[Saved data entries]
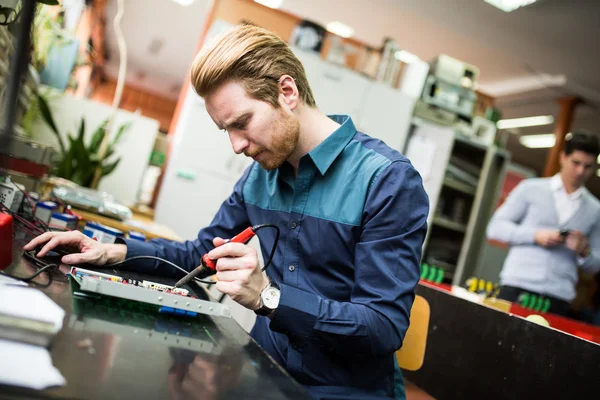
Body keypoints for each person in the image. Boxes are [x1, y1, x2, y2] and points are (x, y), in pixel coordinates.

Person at [25, 24, 429, 399]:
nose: (237, 146)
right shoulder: (260, 175)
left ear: (287, 92)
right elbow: (202, 253)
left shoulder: (387, 180)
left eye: (242, 123)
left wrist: (268, 297)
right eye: (227, 131)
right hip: (263, 371)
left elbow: (382, 327)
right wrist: (110, 250)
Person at [487, 131, 600, 316]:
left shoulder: (595, 210)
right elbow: (495, 228)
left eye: (587, 166)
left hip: (559, 297)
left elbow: (596, 264)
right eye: (576, 163)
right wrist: (535, 235)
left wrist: (584, 251)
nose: (580, 172)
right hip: (517, 286)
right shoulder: (530, 189)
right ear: (563, 157)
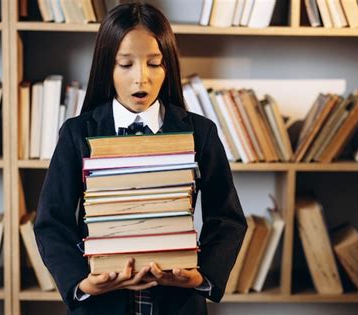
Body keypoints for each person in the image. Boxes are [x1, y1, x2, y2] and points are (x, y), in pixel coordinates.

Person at [34, 3, 247, 315]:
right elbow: (52, 222)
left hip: (176, 302)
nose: (141, 79)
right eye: (125, 64)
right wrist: (82, 284)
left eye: (154, 63)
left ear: (168, 67)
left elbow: (226, 217)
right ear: (107, 67)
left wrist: (201, 277)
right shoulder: (77, 134)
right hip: (100, 303)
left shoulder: (199, 132)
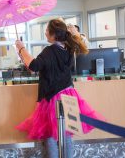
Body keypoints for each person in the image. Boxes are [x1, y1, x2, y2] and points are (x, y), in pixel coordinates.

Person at [15, 19, 104, 158]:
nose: (45, 33)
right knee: (67, 134)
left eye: (46, 30)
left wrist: (21, 48)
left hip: (53, 98)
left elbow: (34, 66)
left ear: (53, 34)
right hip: (69, 94)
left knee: (50, 135)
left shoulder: (50, 51)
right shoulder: (68, 48)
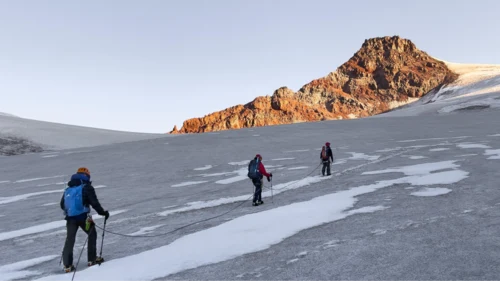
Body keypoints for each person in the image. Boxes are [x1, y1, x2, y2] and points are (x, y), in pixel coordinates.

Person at [60, 167, 110, 273]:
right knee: (92, 234)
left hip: (70, 219)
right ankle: (91, 260)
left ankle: (67, 265)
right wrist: (103, 213)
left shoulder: (68, 188)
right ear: (87, 176)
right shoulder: (87, 187)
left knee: (70, 239)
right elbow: (94, 203)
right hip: (83, 217)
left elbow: (62, 204)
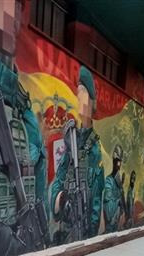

[Exercise description]
When you transcribe the entries above, begin at their first line, end with the line containing "left elbow: (596, 264)", and copy each line exactly without any picture.

[Output for this exercise]
Body keypoints for each person in the image. Boxes are [x1, y1, x2, y2] and points are (x, y), in pixel coordinates.

Person at [25, 24, 429, 399]:
nose: (237, 146)
right shoulder: (260, 175)
left ear: (287, 92)
right elbow: (202, 253)
left shoulder: (387, 180)
left eye: (242, 123)
left wrist: (268, 297)
right eye: (227, 131)
right hip: (263, 371)
left elbow: (382, 327)
right wrist: (110, 250)
Person at [487, 131, 600, 316]:
left shoulder: (595, 210)
right elbow: (495, 228)
left eye: (587, 166)
left hip: (559, 297)
left elbow: (596, 264)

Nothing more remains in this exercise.